Hi,
I’m trying to put some clues together here and will be really grateful to have your advices.
I’m recently re-investigating WeightDropout
for the two-parameter-related issues and the usage of initializing the dropped weight with the identity function of F.dropout(training=False)
. The latter one has been asked in a dangling thread (Using F.dropout to copy parameters), and I figure that may be for QRNN’s discussion here and then the revisions of https://github.com/n-waves/fastai/commit/d60adca369f6e548a494109a849ea5ebb1061a61 and https://github.com/fastai/fastai/commit/b842586e9b080ed83afb251d4236ec6843d823de.
For the former one of the duplicated weights, I’m wondering if we can trick it like the original Salesforce version, which deletes the original weight in __init__()

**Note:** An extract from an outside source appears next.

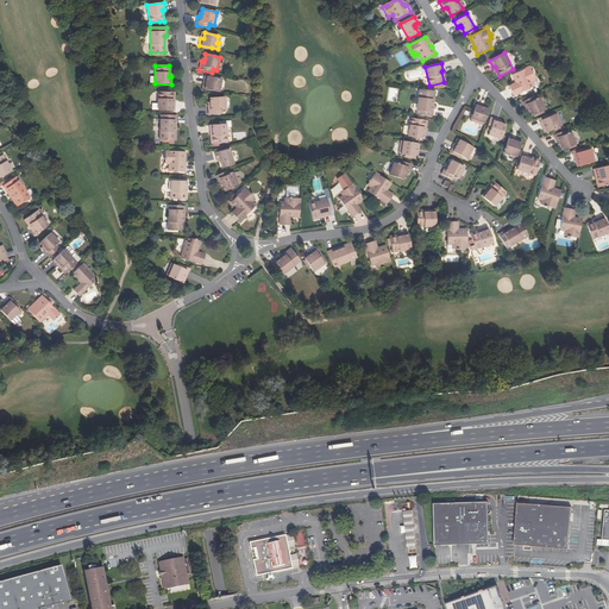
[(516,85),(509,88),(514,96),(533,87),(532,82),(535,80),(529,67),(512,75),(515,82),(516,85)]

once and then put it back in forward()
, such that the gradient will be picked up correctly without having an extra weight layer. It may have something to do with the frequently changing behavior of Tensor.is_leaf
among different versions of PyTorch, according to the discussion I participate for AllenNLP’s DropConnect
: Add workarounds to avoid _flat_weights issues for DropConnect #issuecomment-546670214. Perhaps the F.dropout(training=False)
has something to do with initializing it with Tensor.is_leaf=True
for the optimizer to add parameter groups correctly.
Please check my revision for DropConnect
and let me know whether it is correct or not.
Thank you!